É longa a relação de Anne Teresa De Keersmaeker com Lisboa. Veio pela primeira vez em 1987, aos Encontros Acarte, apresentar a icónica coreografia “Rosas danst Rosas” (1983). De então para cá tem sido presença regular. A Companhia Nacional de Bailado tem no repertório uma raridade: o único bailado que Keersmaeker criou para uma companhia que não a sua, “The Lisbon Piece” (1998). Foi ela também a inaugurar o programa “Artista na Cidade de Lisboa”, em 2012. Recentemente aventurou-se num território inesperado no seu percurso: no ano passado, coreografou o musical “West Side Story” para a Broadway. Agora acaba de receber o Prémio Europeu Helena Vaz da Silva para a Divulgação do Património Cultural e, aos 61 anos, volta a dançar Bach no solo “As Variações Goldberg” — chega à Culturgest, em Lisboa, em março de 2022.

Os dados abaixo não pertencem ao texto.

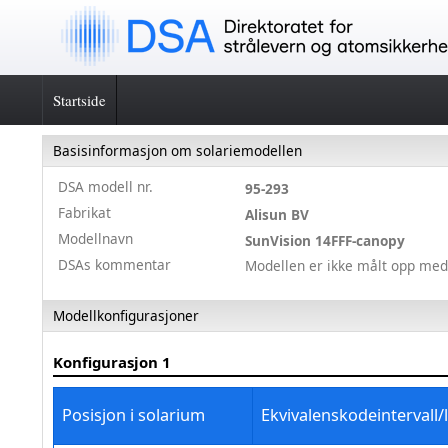
Startside
Basisinformasjon om solariemodellen
DSA modell nr.
95-293
Fabrikat
Alisun BV
Modellnavn
SunVision 14FFF-canopy
DSAs kommentar
Modellen er ikke målt opp med
Modellkonfigurasjoner
Konfigurasjon
1
Posisjon i solarium
Ekvivalenskodeintervall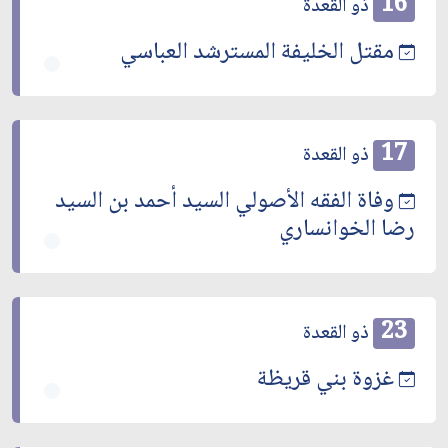
16
ذو القعدة
مقتل الخليفة المسترشد العباسي
17
ذو القعدة
وفاة الفقه الأصولي السيد أحمد بن السيد
رضا الخوانساري
23
ذو القعدة
غزوة بني قريظة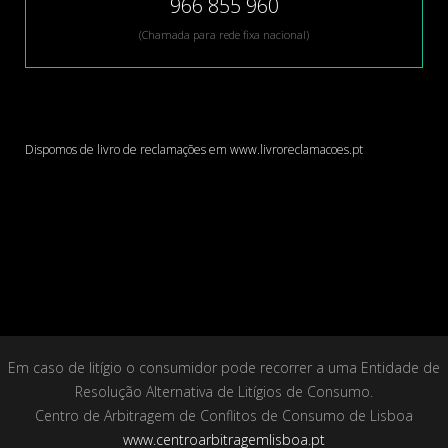
966 855 960
(Chamada para rede fixa nacional)
Dispomos de livro de reclamações em
www.livroreclamacoes.pt
Em caso de litígio o consumidor pode recorrer a uma Entidade de
Resolução Alternativa de Litígios de Consumo.
Centro de Arbitragem de Conflitos de Consumo de Lisboa
www.centroarbitragemlisboa.pt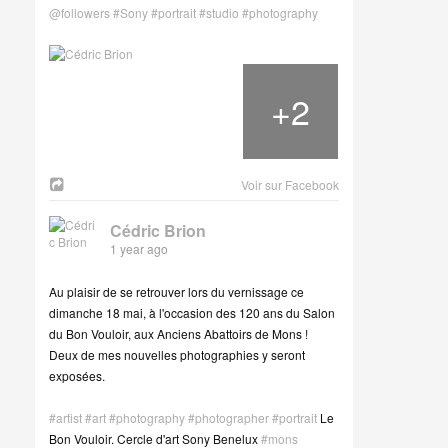
@followers
#Sony
#portrait
#studio
#photography
+
2
Voir sur Facebook
Cédric Brion
1 year ago
Au plaisir de se retrouver lors du vernissage ce
dimanche 18 mai, à l'occasion des 120 ans du Salon
du Bon Vouloir, aux Anciens Abattoirs de Mons !
Deux de mes nouvelles photographies y seront
exposées.
#artist
#art
#photography
#photographer
#portrait
Le
Bon Vouloir. Cercle d'art Sony Benelux
#mons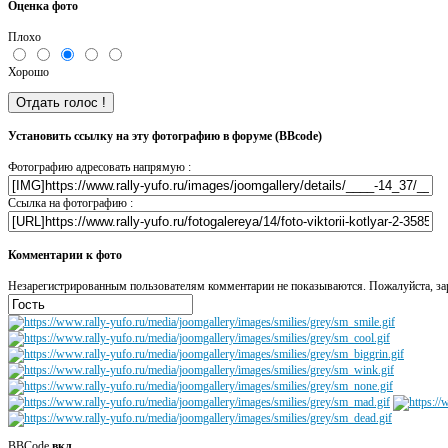
Оценка фото
Плохо
Хорошо
Установить ссылку на эту фотографию в форуме (BBcode)
Фотографию адресовать напрямую :
Ссылка на фотографию :
Комментарии к фото
Незарегистрированным пользователям комментарии не показываются. Пожалуйста, зар
BBCode
вкл.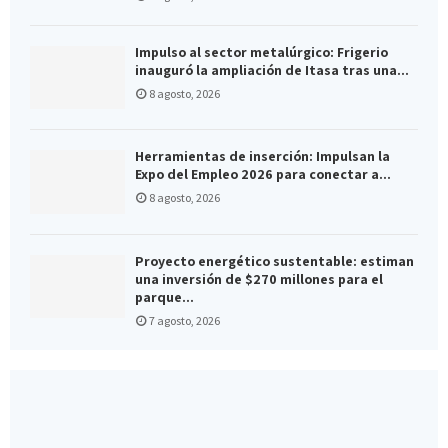
Impulso al sector metalúrgico: Frigerio
inauguró la ampliación de Itasa tras una...
8 agosto, 2026
Herramientas de inserción: Impulsan la
Expo del Empleo 2026 para conectar a...
8 agosto, 2026
Proyecto energético sustentable: estiman
una inversión de $270 millones para el
parque...
7 agosto, 2026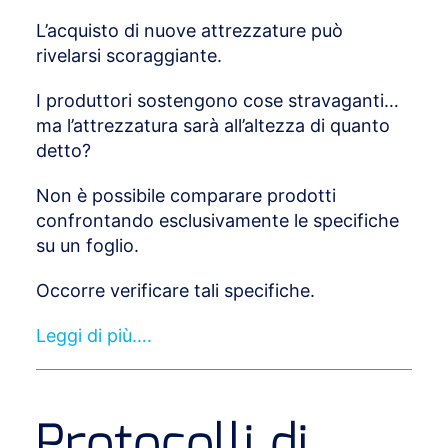
L’acquisto di nuove attrezzature può
rivelarsi scoraggiante.
I produttori sostengono cose stravaganti…
ma l’attrezzatura sarà all’altezza di quanto
detto?
Non è possibile comparare prodotti
confrontando esclusivamente le specifiche
su un foglio.
Occorre verificare tali specifiche.
Leggi di più….
Protocolli di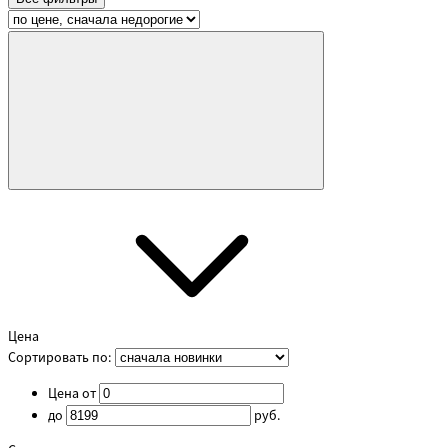
Цена
Сортировать по:
Цена от
до
руб.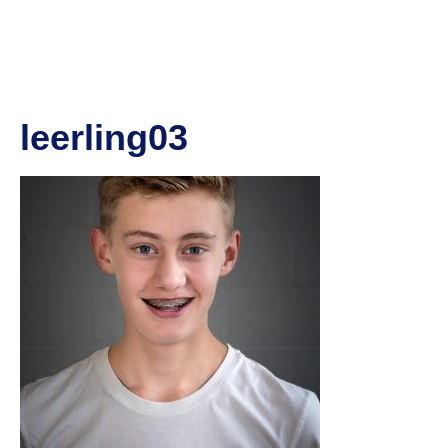
leerling03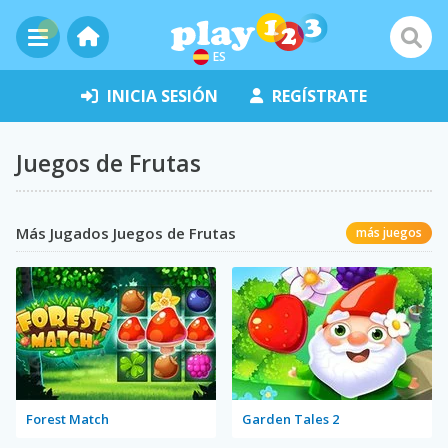
ES
INICIA SESIÓN
REGÍSTRATE
Juegos de Frutas
Más Jugados Juegos de Frutas
más juegos
Forest Match
Garden Tales 2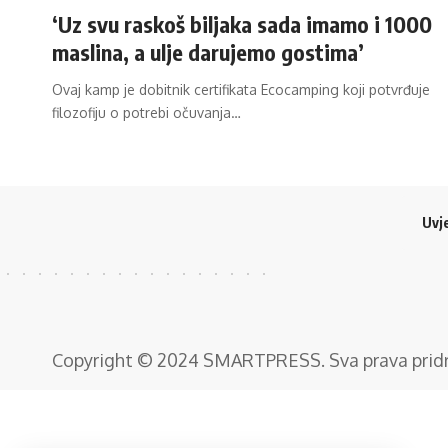
‘Uz svu raskoš biljaka sada imamo i 1000
maslina, a ulje darujemo gostima’
Ovaj kamp je dobitnik certifikata Ecocamping koji potvrđuje
filozofiju o potrebi očuvanja…
Uvje
Copyright © 2024
SMARTPRESS
. Sva prava pri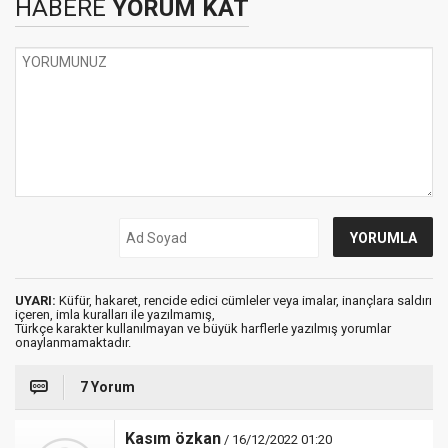
HABERE
YORUM KAT
UYARI:
Küfür, hakaret, rencide edici cümleler veya imalar, inançlara saldırı
içeren, imla kuralları ile yazılmamış,
Türkçe karakter kullanılmayan ve büyük harflerle yazılmış yorumlar
onaylanmamaktadır.
7 Yorum
Kasım özkan
/ 16/12/2022 01:20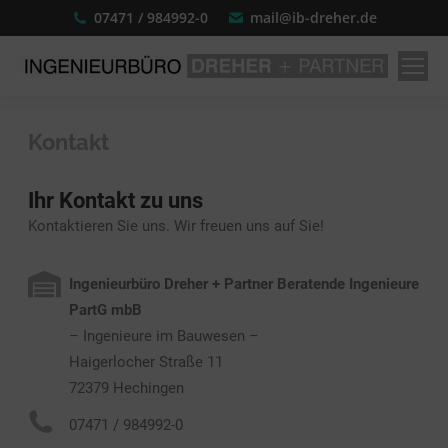
07471 / 984992-0
mail@ib-dreher.de
Kontakt
Ihr Kontakt zu uns
Kontaktieren Sie uns. Wir freuen uns auf Sie!
Ingenieurbüro Dreher + Partner Beratende Ingenieure
PartG mbB
– Ingenieure im Bauwesen –
Haigerlocher Straße 11
72379 Hechingen
07471 / 984992-0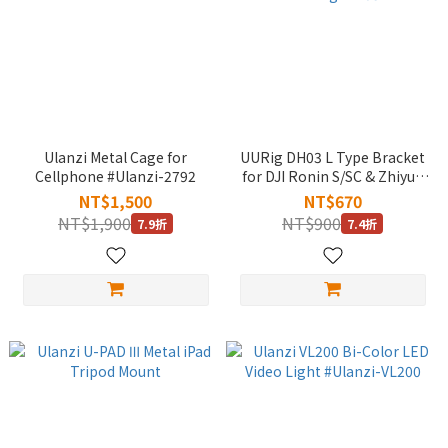
Ulanzi Metal Cage for
UURig DH03 L Type Bracket
Cellphone #Ulanzi-2792
for DJI Ronin S/SC & Zhiyun
Stabilzer #Ulanzi-UURing-
NT$1,500
NT$670
DH03
NT$1,900
NT$900
7.9折
7.4折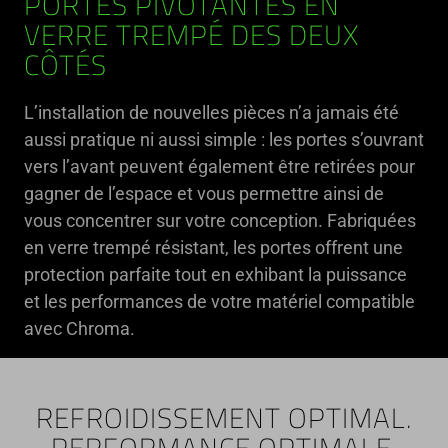
PORTES PIVOTANTES EN
VERRE TREMPÉ DES DEUX
CÔTÉS
L’installation de nouvelles pièces n’a jamais été
aussi pratique ni aussi simple : les portes s’ouvrant
vers l’avant peuvent également être retirées pour
gagner de l’espace et vous permettre ainsi de
vous concentrer sur votre conception. Fabriquées
en verre trempé résistant, les portes offrent une
protection parfaite tout en exhibant la puissance
et les performances de votre matériel compatible
avec Chroma.
REFROIDISSEMENT OPTIMAL.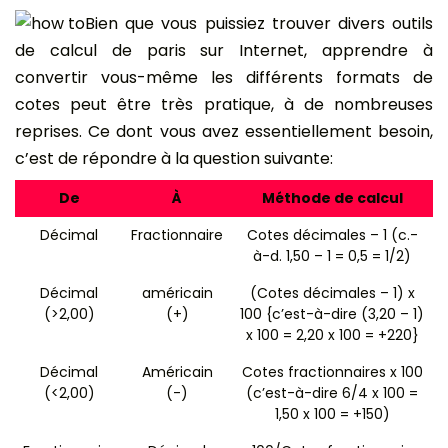
Bien que vous puissiez trouver divers outils
de calcul de paris sur Internet, apprendre à
convertir vous-même les différents formats de
cotes peut être très pratique, à de nombreuses
reprises. Ce dont vous avez essentiellement besoin,
c’est de répondre à la question suivante:
De
À
Méthode de calcul
Décimal
Fractionnaire
Cotes décimales – 1 (c.-
à-d. 1,50 – 1 = 0,5 = 1/2)
Décimal
américain
(Cotes décimales – 1) x
(>2,00)
(+)
100 {c’est-à-dire (3,20 – 1)
x 100 = 2,20 x 100 = +220}
Décimal
Américain
Cotes fractionnaires x 100
(<2,00)
(-)
(c’est-à-dire 6/4 x 100 =
1,50 x 100 = +150)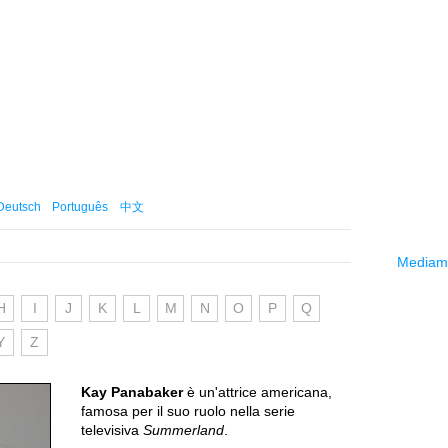
Deutsch
Português
中文
Mediama
H
I
J
K
L
M
N
O
P
Q
Y
Z
Kay Panabaker
è un'attrice americana,
famosa per il suo ruolo nella serie
televisiva
Summerland
.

Este prémio distingue a dança que cria como património e como fazendo parte da tradição e herança da dança e do bailado, facto particularmente relevante tendo em conta a dificuldade que tem sido conseguir esse reconhecimento. Como vê esta valorização da dança experimental contemporânea que faz?
Qual é a herança da dança? As pessoas dançam desde o início dos tempos. Qualquer pessoa pode dançar, acredito mais nisso do que acredito que qualquer pessoa pode fazer música. As grandes danças festivas são celebrações da nossa humanidade. Podemos dançar sozinhos, juntos, num grande grupo de pessoas. É girar e rodopiar. Há tantas definições possíveis, mas é certamente sobre a relação entre o indivíduo e o coletivo, fazendo ressonância com algo muito ancestral, que vai à essência do que nos torna humanos. O corpo é o instrumento mais natural e ecológico que temos. Os nossos corpos, mesmo de um modo mecânico, ou de um modo essencial, são emocionais porque carregam vestígios de tantas experiências, não circunscritas às nossas vidas, mas às vidas dos nossos antepassados. Coreografar é organizar o espaço entre nós, por isso é sempre uma questão social. É escrever as pessoas. Na filosofia oriental diz-se que primeiro há uma intenção, depois uma energia e depois uma forma. Dançar é também uma forma de estar no mundo, de ler o mundo. Portanto, é também uma atividade intelectual. E, pela sua própria definição, é natural e espiritual. Isso é talvez aquilo que mais me entristece: a destruição da natureza, de que somos parte intrínseca, e da consciência de pertencer a algo que está para além de nós próprios.